# What is your favorite variety?



## DomLangowski (Oct 2, 2008)

What is your favorite variety's?

If you had to limit it to one what would it be...?


----------



## ian (Oct 3, 2008)

Rump Whites


----------



## Angelmouse (Oct 3, 2008)

Longhairs of any colour.....my first litter due in about a week, cant wait!


----------



## Dawson Mice (Oct 3, 2008)

I think its chocolate tans for me. Although I havent had a broken litter yet so that may change when i see chocolate moo cows!


----------



## Sdaji (Oct 4, 2008)

Short-haired satin Siamese with points as dark as possible. I may never get to have such a mouse! 

Of what I can have, I think black-eyed white, standard coat, or maybe tricoloured mice (someone in Australia get me some splashed mice! Please! :lol: )


----------



## SarahC (Oct 3, 2008)

brokens


----------



## Dragonfly-Stud (Oct 5, 2008)

Banded black tan


----------



## XxFaexX (Oct 2, 2008)

Oh this is such a hard question...id have to say any variety as long as its choc coz i really cant chose just 1


----------



## Apple Eyes (Oct 3, 2008)

That's not a fair question, how can I limit it to just one?

I'm not!
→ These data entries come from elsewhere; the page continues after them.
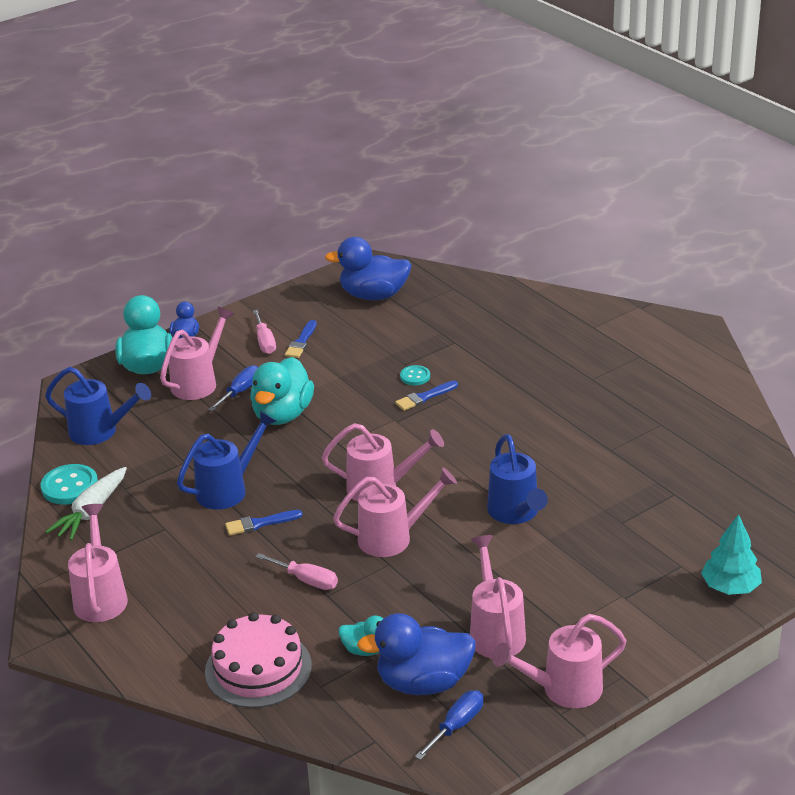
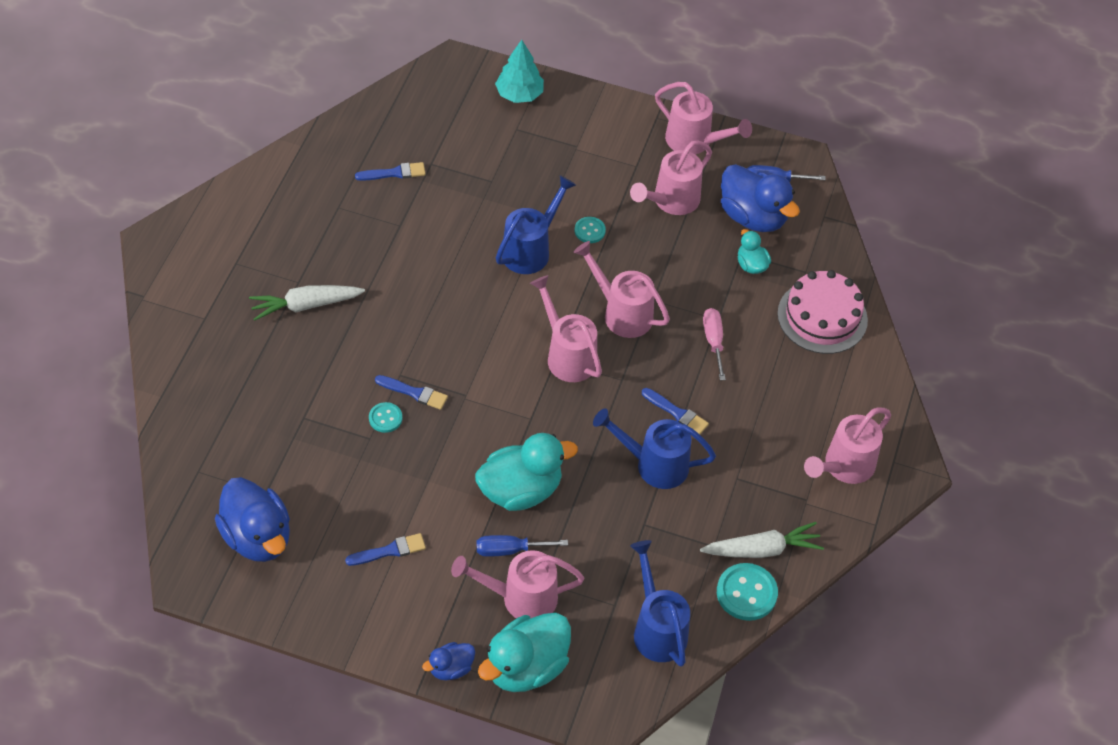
camera: 130 degrees left, 20 degrees up
(265, 342) = (411, 585): pink screwdriver -> none
(506, 559) = (589, 231): none -> turquoise button
(563, 375) = (305, 305): none -> white carrot
(678, 468) = (394, 173): none -> blue brush

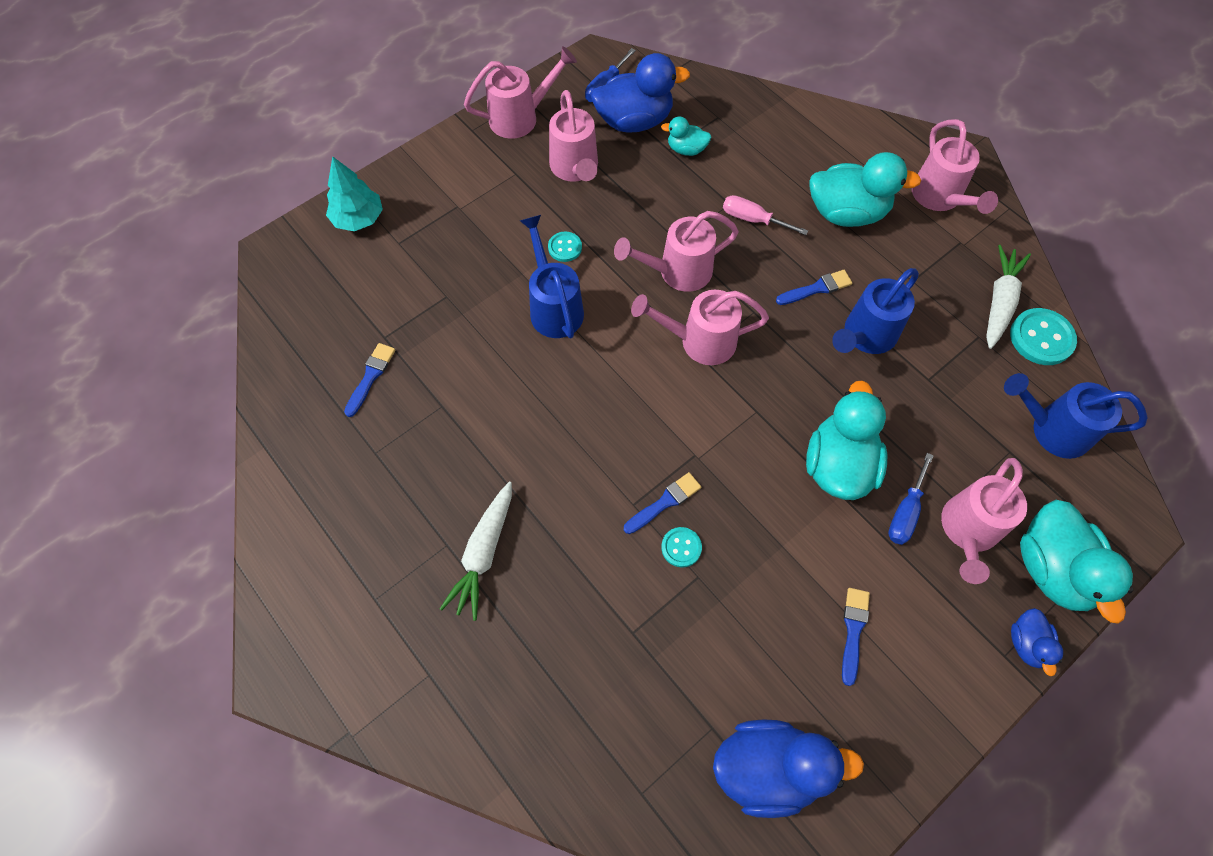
camera: 55 degrees left, 10 degrees up
(772, 404) = (846, 213): none -> turquoise duck
(822, 317) = (773, 131): pink cake -> none

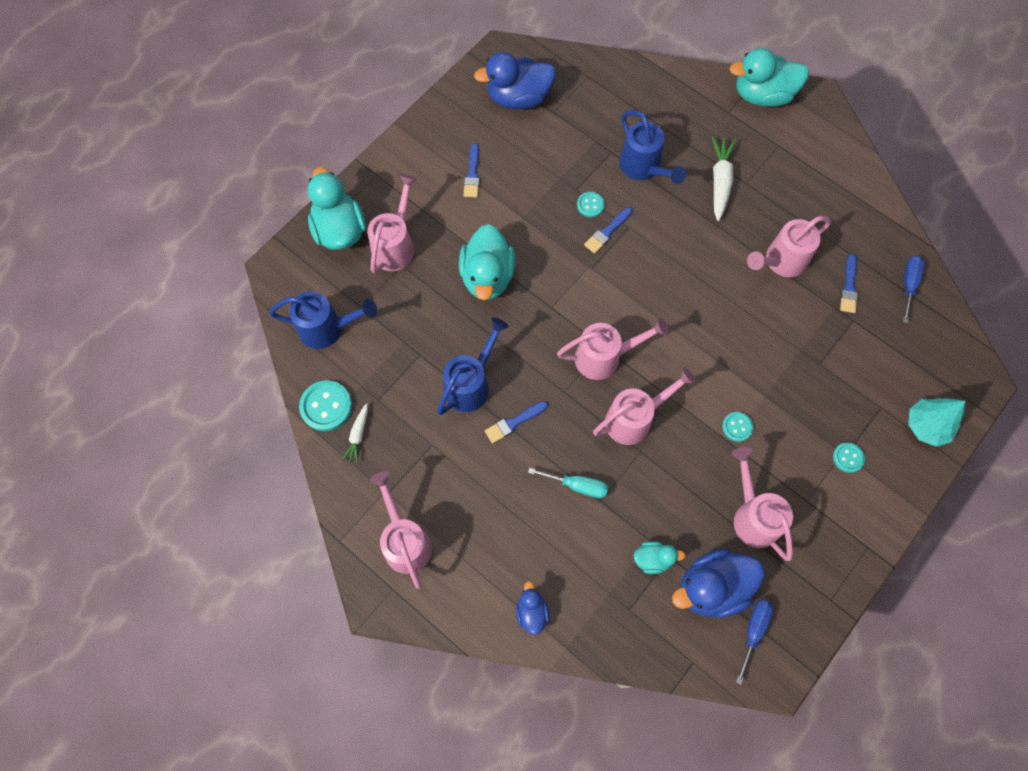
camera: 170 degrees right, 5 degrees up
(457, 203) = (848, 458): none -> turquoise button
(520, 118) = (826, 572): pink watering can -> pink watering can (781, 261)
(554, 307) = (729, 368): blue watering can -> blue watering can (643, 168)
(753, 219) = (577, 486): pink screwdriver -> turquoise screwdriver
(846, 213) = (492, 508): turquoise duck -> turquoise duck (762, 95)
(905, 512) = (439, 252): blue screwdriver -> blue screwdriver (908, 285)
(999, 302) = (358, 435): white carrot -> white carrot, size x0.58
(1027, 644) = (362, 183): blue duck -> blue duck (531, 612)

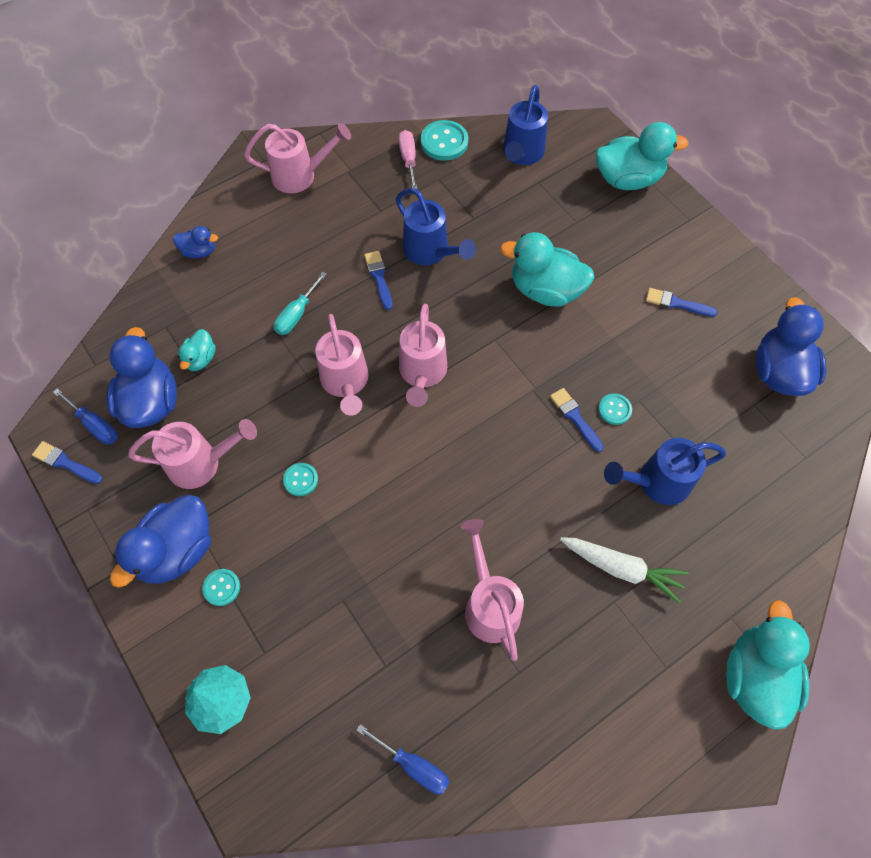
camera: 105 degrees right, 5 degrees down
(358, 435) = (408, 159): white carrot -> pink screwdriver
(395, 245) = (600, 220): pink watering can -> none
(834, 505) = (177, 550): none -> blue duck
(849, 287) = (432, 679): blue brush -> blue brush (65, 463)

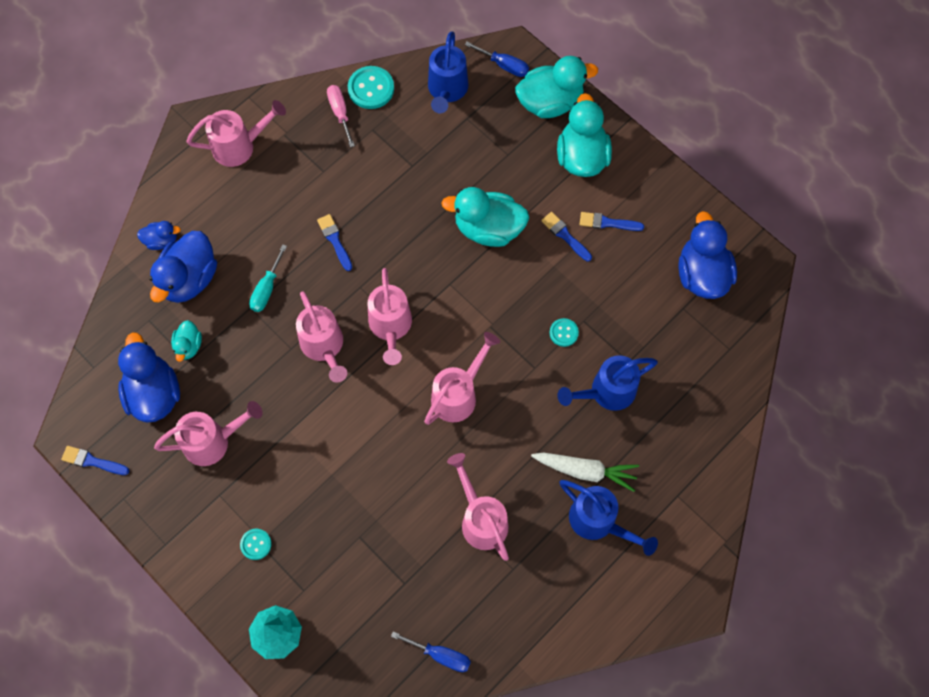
camera: 10 degrees left, 5 degrees up
(95, 425) = (109, 423): blue screwdriver -> blue screwdriver (504, 65)
(177, 550) = (210, 520): blue duck -> blue duck (189, 279)
(300, 480) = (303, 441): turquoise button -> none
(430, 252) = (377, 207): blue watering can -> blue watering can (598, 522)
(485, 457) = (458, 394): none -> pink watering can
(575, 418) = (530, 346): blue brush -> blue brush (565, 235)
(754, 676) = (700, 539): turquoise duck -> turquoise duck (581, 157)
Ha!

Siamese 
Fox/tans - good tans are hard to find over here, so I'm going with fox.


----------



## daisy (Oct 4, 2008)

hairless


----------



## SarahY (Nov 6, 2008)

Stone Satin


----------



## merlyn26 (Jan 7, 2009)

satin siamese.


----------



## WillowDragon (Jan 7, 2009)

I adore the Dove colouring and satin coats...so, dove satin? hehehe

Willow xx


----------



## sasandcol (Dec 12, 2008)

I'm with you on the dove satin Willow (i want one of those in the future for anyone that reads this. lol), but i do love the colouring of my black tan mouse, tiny


----------



## Effy (Dec 30, 2008)

I going to make it a hat trick and say dove satin, but only because that's the first that came to mind...I actually have five favourites. And they only JUST come above the 57,000 second place types!  
I love tricolour, (always called them calico...same as any other animal :roll: ) black tan, siamese and black fox, too.  
LH in most of them i great, as well...but not the fox or siamese. >_>


----------



## Miss-Freak-Of-Nature (Oct 6, 2008)

I have 3 favroties Fox, Hairless and Agouti


----------



## thickgiraffe (Nov 3, 2010)

black fox but i don't just want one colour (throws dummy out of pram) and currently i still have never owned one of these!


----------



## paulbrv65 (Apr 23, 2009)

PEW

for me

Paul


----------



## Lou-Fraser (Sep 19, 2009)

blues all the way for me (lilacs next)


----------



## thekylie (Mar 6, 2010)

Black Tan!! If I wasn't in the US I'd say Red too but we have very few of them over here. One day I'd love to breed Reds and Fawns in addition to Black Tans.


----------



## Erica08 (May 20, 2009)

X-linked Brindle in recessive yellow :love but I'll likely never own one so blue and chocolate are a tie


----------



## george (Aug 24, 2010)

blacks! none better for me  though i am starting to like agouti


----------



## kerryann (Oct 4, 2010)

Ooooo erm erm :? it would have to be dove satin


----------